Department of animal husbandry, College of Animal Science, Tibet Agriculture and Animal Husbandry College, Linzhi, China.
Department of Animal Genetics and Breeding, College of Animal Science and Technology, Yangzhou University, Yangzhou, China.


The growth of pigs is an important economic trait that involves multiple genes and coordinated regulatory mechanisms. The growth rate and potential of skeletal muscles are largely decided by embryonic myofiber development. Tibetan pig (TP) that is a mini-type breed has a divergent phenotype in growth rate and adult body weight with Wujin pig (WJ) and large White pig (LW).
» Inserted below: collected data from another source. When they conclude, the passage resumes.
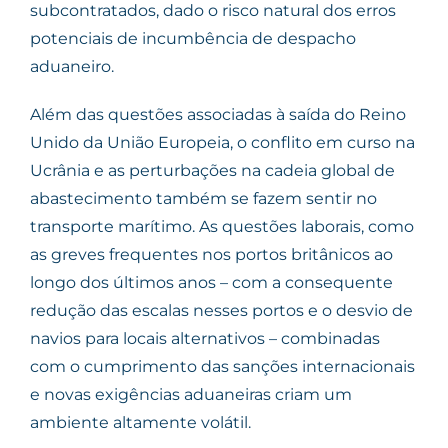
subcontratados, dado o risco natural dos erros
potenciais de incumbência de despacho
aduaneiro.
Além das questões associadas à saída do Reino
Unido da União Europeia, o conflito em curso na
Ucrânia e as perturbações na cadeia global de
abastecimento também se fazem sentir no
transporte marítimo. As questões laborais, como
as greves frequentes nos portos britânicos ao
longo dos últimos anos – com a consequente
redução das escalas nesses portos e o desvio de
navios para locais alternativos – combinadas
com o cumprimento das sanções internacionais
e novas exigências aduaneiras criam um
ambiente altamente volátil.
In the current study, the transcriptome (using RNA-seq) and proteome (using the isobaric tag for relative and absolute quantification [iTRAQ]) data from the prenatal muscle tissues were analyzed to identify the genes related to postnatal growth rate and growth potential in pigs. In the RNA-seq experiment, 19 626 genes were detected in the embryonic muscle tissues, and 3626 unique differentially expressed genes (DEGs) were identified in TP in comparison to that in LW and WJ. In the iTRAQ experiment, 2474 proteins were detected, and 735 unique differentially expressed proteins (DEPs) were identified in TP in comparison to that in LW and WJ. Combining the DEGs and DEPs, 209 genes were found to be differentially expressed, consistently at both the messenger RNA and protein levels, between TP and the other two breeds; these are mainly involved in 2-oxocarboxylic acid metabolism, citrate cycle, and biosynthesis of amino acids. Of these, 20 genes that were related to myoblast differentiation and muscle fiber formation might have important roles in determining the postnatal growth rate and potential body weight in pigs. Our results provide new candidate genes and insights into the molecular mechanisms involved muscle growth traits in pigs.